BUG REPORT: Dragged on IOS

Unless I'm doing something wrong, I think this is a bug...

Emulator, Windows 10, Chrome
IOS Emulator, iPhone 13max


Two different ImageSprites have a DRAGGED procedure written where currentX and currentY are used to update the positions of the ImageSprites. When run in the emulator, both ImageSprites move independently. When run on IOS, dragging on either ImageSprite causes both to use the SAME currentX and currentY and merge together.



BEFORE: (image sprites in original positions)

AFTER: (dragging either one causes their positions to "merge")

1 Like

I have never used iOS, but I notice this looks like Sprite Cannibalism.

Maybe the sprites overlap in one platform, but not the other, due to different screen sizes or sprite placement.

The general way you eliminate Sprite Cannibalism is by adding a global variable DraggedSprite, initially blank text.

When TouchUp anywhere, set DraggedSprite to empty text.

◆ **Listed entries**
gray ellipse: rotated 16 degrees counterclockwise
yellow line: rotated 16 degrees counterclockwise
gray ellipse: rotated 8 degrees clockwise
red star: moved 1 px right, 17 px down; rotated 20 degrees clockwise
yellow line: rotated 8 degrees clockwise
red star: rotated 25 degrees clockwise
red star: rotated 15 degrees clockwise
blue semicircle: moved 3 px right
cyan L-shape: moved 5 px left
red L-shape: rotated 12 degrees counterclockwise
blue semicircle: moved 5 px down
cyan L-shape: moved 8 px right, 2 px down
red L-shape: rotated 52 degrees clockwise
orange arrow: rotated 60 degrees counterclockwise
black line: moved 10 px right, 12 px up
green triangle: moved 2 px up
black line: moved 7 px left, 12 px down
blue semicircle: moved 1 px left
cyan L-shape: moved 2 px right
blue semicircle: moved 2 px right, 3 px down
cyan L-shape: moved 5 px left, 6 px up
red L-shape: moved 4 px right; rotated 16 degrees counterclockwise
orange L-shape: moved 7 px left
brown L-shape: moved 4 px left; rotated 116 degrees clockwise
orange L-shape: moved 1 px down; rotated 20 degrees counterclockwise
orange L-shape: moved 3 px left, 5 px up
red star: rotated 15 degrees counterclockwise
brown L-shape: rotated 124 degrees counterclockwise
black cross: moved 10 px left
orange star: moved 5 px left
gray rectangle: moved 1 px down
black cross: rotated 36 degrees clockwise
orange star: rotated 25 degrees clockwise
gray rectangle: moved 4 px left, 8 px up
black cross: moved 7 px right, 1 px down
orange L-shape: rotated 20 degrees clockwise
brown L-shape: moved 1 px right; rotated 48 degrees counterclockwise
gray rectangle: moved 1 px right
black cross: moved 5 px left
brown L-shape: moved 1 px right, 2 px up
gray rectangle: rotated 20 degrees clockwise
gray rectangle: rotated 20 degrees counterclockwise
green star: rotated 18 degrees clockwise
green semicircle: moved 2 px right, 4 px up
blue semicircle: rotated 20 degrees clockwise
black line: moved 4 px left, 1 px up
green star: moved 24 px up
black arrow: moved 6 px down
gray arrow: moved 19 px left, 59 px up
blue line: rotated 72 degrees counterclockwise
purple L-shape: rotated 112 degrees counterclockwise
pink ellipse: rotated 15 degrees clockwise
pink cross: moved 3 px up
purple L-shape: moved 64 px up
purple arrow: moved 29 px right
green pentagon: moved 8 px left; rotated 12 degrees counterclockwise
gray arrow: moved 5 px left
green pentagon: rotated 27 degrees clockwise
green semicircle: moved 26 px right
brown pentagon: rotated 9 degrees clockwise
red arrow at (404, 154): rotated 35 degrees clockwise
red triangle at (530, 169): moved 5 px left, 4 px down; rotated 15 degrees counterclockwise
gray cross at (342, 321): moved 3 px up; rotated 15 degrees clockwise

◆ **Task instructions**
[a] Decide whether each statement agrees with the bug report, answering yes or no and quoting the words from it that settle the matter: (i) In the emulator, the two ImageSprites move independently. (ii) The person replying has experience using iOS. (iii) The suggested global variable DraggedSprite starts out as blank text.
[b] Answer these questions using the bug report:
(i) Which iPhone model is given for the iOS emulator?
(ii) What procedure is written for the two ImageSprites?
(iii) On what event is DraggedSprite to be set to empty text?
Base every answer only on the bug report, not on the entries.

◆ **Task results**
[a]
(i) Yes: "When run in the emulator, both ImageSprites move independently."
(ii) No: "I have never used iOS"
(iii) Yes: "initially blank text"

[b]
(i) iPhone 13max
(ii) DRAGGED
(iii) TouchUp anywhere